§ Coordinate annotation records

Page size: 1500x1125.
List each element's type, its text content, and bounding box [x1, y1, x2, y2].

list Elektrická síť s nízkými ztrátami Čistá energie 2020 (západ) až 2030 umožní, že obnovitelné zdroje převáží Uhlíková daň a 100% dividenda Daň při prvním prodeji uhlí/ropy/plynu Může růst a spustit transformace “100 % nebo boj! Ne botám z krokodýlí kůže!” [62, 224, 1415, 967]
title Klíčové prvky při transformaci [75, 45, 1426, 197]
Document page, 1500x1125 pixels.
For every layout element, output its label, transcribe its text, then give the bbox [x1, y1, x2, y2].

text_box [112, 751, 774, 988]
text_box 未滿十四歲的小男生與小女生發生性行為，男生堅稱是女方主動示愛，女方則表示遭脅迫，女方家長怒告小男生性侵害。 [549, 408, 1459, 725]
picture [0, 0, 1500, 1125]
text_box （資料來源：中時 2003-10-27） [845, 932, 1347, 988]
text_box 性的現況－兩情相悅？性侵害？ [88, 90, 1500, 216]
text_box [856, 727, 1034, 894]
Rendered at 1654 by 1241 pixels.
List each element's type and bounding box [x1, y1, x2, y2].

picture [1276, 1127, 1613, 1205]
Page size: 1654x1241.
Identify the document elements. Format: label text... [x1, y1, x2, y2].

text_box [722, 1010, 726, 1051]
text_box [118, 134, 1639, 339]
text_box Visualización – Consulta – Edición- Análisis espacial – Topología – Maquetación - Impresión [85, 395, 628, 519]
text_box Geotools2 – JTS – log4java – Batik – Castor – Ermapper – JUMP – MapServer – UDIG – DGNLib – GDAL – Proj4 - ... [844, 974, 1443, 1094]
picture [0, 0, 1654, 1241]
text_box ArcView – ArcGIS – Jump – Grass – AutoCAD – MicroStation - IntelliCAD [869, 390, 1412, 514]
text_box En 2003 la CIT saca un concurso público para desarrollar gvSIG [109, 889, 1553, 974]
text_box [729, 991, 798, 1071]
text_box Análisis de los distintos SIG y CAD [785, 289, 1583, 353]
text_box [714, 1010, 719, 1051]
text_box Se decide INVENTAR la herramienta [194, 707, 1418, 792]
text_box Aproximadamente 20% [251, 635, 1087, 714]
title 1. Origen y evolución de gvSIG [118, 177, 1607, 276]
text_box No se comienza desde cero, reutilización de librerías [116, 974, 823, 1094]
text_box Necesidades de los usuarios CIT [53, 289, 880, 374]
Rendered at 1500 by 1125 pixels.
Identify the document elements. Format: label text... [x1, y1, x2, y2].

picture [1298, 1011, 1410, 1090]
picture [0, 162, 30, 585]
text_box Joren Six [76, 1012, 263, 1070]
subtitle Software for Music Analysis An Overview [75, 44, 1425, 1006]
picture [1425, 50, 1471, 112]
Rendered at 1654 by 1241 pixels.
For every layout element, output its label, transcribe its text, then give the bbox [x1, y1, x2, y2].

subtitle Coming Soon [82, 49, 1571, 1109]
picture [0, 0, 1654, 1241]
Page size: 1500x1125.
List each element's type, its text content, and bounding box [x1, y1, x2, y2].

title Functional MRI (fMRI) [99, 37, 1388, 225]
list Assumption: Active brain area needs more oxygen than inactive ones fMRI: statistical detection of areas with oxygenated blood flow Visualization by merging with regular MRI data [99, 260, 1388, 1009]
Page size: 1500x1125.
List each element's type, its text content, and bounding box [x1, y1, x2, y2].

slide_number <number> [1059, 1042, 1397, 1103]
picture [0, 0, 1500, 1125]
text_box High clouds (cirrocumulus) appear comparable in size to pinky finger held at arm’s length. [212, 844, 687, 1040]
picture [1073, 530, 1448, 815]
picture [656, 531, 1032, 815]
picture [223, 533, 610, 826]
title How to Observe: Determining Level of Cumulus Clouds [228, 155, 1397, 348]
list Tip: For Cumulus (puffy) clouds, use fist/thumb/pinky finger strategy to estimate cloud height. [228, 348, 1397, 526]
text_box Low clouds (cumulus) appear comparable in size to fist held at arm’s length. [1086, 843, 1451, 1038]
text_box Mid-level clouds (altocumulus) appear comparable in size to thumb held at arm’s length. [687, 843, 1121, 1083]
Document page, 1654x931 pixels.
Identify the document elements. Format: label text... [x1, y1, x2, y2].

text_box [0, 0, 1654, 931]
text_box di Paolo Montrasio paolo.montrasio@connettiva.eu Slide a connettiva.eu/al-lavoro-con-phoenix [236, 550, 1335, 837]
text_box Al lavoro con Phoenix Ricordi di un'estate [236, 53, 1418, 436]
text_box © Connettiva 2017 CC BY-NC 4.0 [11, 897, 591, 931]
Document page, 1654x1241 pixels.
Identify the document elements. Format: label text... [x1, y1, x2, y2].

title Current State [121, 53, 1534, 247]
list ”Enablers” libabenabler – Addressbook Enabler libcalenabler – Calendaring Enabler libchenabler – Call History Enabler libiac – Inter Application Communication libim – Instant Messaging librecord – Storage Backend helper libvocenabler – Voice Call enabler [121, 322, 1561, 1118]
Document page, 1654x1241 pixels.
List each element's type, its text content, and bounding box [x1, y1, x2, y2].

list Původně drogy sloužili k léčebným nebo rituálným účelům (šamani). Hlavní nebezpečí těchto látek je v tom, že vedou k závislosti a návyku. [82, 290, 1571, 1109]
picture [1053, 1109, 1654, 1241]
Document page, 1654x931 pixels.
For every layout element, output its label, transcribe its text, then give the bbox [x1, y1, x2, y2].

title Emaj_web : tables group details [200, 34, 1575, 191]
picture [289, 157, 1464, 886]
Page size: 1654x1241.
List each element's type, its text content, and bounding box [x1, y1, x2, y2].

§ Stated problem
Present the lines above as a numbered list, omitting blank lines.

§ Solution to this task
1. Page size: 1500x1125.
2. List each element's type, its text content, and bounding box [x1, y1, x2, y2].
3. list Elektrická síť s nízkými ztrátami Čistá energie 2020 (západ) až 2030 umožní, že obnovitelné zdroje převáží Uhlíková daň a 100% dividenda Daň při prvním prodeji uhlí/ropy/plynu Může růst a spustit transformace “100 % nebo boj! Ne botám z krokodýlí kůže!” [62, 224, 1415, 967]
4. title Klíčové prvky při transformaci [75, 45, 1426, 197]
5. Document page, 1500x1125 pixels.
6. For every layout element, output its label, transcribe its text, then give the bbox [x1, y1, x2, y2].
7. text_box [112, 751, 774, 988]
8. text_box 未滿十四歲的小男生與小女生發生性行為，男生堅稱是女方主動示愛，女方則表示遭脅迫，女方家長怒告小男生性侵害。 [549, 408, 1459, 725]
9. picture [0, 0, 1500, 1125]
10. text_box （資料來源：中時 2003-10-27） [845, 932, 1347, 988]
11. text_box 性的現況－兩情相悅？性侵害？ [88, 90, 1500, 216]
12. text_box [856, 727, 1034, 894]
13. Rendered at 1654 by 1241 pixels.
14. List each element's type and bounding box [x1, y1, x2, y2].
15. picture [1276, 1127, 1613, 1205]
16. Page size: 1654x1241.
17. Identify the document elements. Format: label text... [x1, y1, x2, y2].
18. text_box [722, 1010, 726, 1051]
19. text_box [118, 134, 1639, 339]
20. text_box Visualización – Consulta – Edición- Análisis espacial – Topología – Maquetación - Impresión [85, 395, 628, 519]
21. text_box Geotools2 – JTS – log4java – Batik – Castor – Ermapper – JUMP – MapServer – UDIG – DGNLib – GDAL – Proj4 - ... [844, 974, 1443, 1094]
22. picture [0, 0, 1654, 1241]
23. text_box ArcView – ArcGIS – Jump – Grass – AutoCAD – MicroStation - IntelliCAD [869, 390, 1412, 514]
24. text_box En 2003 la CIT saca un concurso público para desarrollar gvSIG [109, 889, 1553, 974]
25. text_box [729, 991, 798, 1071]
26. text_box Análisis de los distintos SIG y CAD [785, 289, 1583, 353]
27. text_box [714, 1010, 719, 1051]
28. text_box Se decide INVENTAR la herramienta [194, 707, 1418, 792]
29. text_box Aproximadamente 20% [251, 635, 1087, 714]
30. title 1. Origen y evolución de gvSIG [118, 177, 1607, 276]
31. text_box No se comienza desde cero, reutilización de librerías [116, 974, 823, 1094]
32. text_box Necesidades de los usuarios CIT [53, 289, 880, 374]
33. Rendered at 1500 by 1125 pixels.
34. Identify the document elements. Format: label text... [x1, y1, x2, y2].
35. picture [1298, 1011, 1410, 1090]
36. picture [0, 162, 30, 585]
37. text_box Joren Six [76, 1012, 263, 1070]
38. subtitle Software for Music Analysis An Overview [75, 44, 1425, 1006]
39. picture [1425, 50, 1471, 112]
40. Rendered at 1654 by 1241 pixels.
41. For every layout element, output its label, transcribe its text, then give the bbox [x1, y1, x2, y2].
42. subtitle Coming Soon [82, 49, 1571, 1109]
43. picture [0, 0, 1654, 1241]
44. Page size: 1500x1125.
45. List each element's type, its text content, and bounding box [x1, y1, x2, y2].
46. title Functional MRI (fMRI) [99, 37, 1388, 225]
47. list Assumption: Active brain area needs more oxygen than inactive ones fMRI: statistical detection of areas with oxygenated blood flow Visualization by merging with regular MRI data [99, 260, 1388, 1009]
48. Page size: 1500x1125.
49. List each element's type, its text content, and bounding box [x1, y1, x2, y2].
50. slide_number <number> [1059, 1042, 1397, 1103]
51. picture [0, 0, 1500, 1125]
52. text_box High clouds (cirrocumulus) appear comparable in size to pinky finger held at arm’s length. [212, 844, 687, 1040]
53. picture [1073, 530, 1448, 815]
54. picture [656, 531, 1032, 815]
55. picture [223, 533, 610, 826]
56. title How to Observe: Determining Level of Cumulus Clouds [228, 155, 1397, 348]
57. list Tip: For Cumulus (puffy) clouds, use fist/thumb/pinky finger strategy to estimate cloud height. [228, 348, 1397, 526]
58. text_box Low clouds (cumulus) appear comparable in size to fist held at arm’s length. [1086, 843, 1451, 1038]
59. text_box Mid-level clouds (altocumulus) appear comparable in size to thumb held at arm’s length. [687, 843, 1121, 1083]
60. Document page, 1654x931 pixels.
61. Identify the document elements. Format: label text... [x1, y1, x2, y2].
62. text_box [0, 0, 1654, 931]
63. text_box di Paolo Montrasio paolo.montrasio@connettiva.eu Slide a connettiva.eu/al-lavoro-con-phoenix [236, 550, 1335, 837]
64. text_box Al lavoro con Phoenix Ricordi di un'estate [236, 53, 1418, 436]
65. text_box © Connettiva 2017 CC BY-NC 4.0 [11, 897, 591, 931]
66. Document page, 1654x1241 pixels.
67. Identify the document elements. Format: label text... [x1, y1, x2, y2].
68. title Current State [121, 53, 1534, 247]
69. list ”Enablers” libabenabler – Addressbook Enabler libcalenabler – Calendaring Enabler libchenabler – Call History Enabler libiac – Inter Application Communication libim – Instant Messaging librecord – Storage Backend helper libvocenabler – Voice Call enabler [121, 322, 1561, 1118]
70. Document page, 1654x1241 pixels.
71. List each element's type, its text content, and bounding box [x1, y1, x2, y2].
72. list Původně drogy sloužili k léčebným nebo rituálným účelům (šamani). Hlavní nebezpečí těchto látek je v tom, že vedou k závislosti a návyku. [82, 290, 1571, 1109]
73. picture [1053, 1109, 1654, 1241]
74. Document page, 1654x931 pixels.
75. For every layout element, output its label, transcribe its text, then give the bbox [x1, y1, x2, y2].
76. title Emaj_web : tables group details [200, 34, 1575, 191]
77. picture [289, 157, 1464, 886]
78. Page size: 1654x1241.
79. List each element's type, its text content, and bounding box [x1, y1, x2, y2].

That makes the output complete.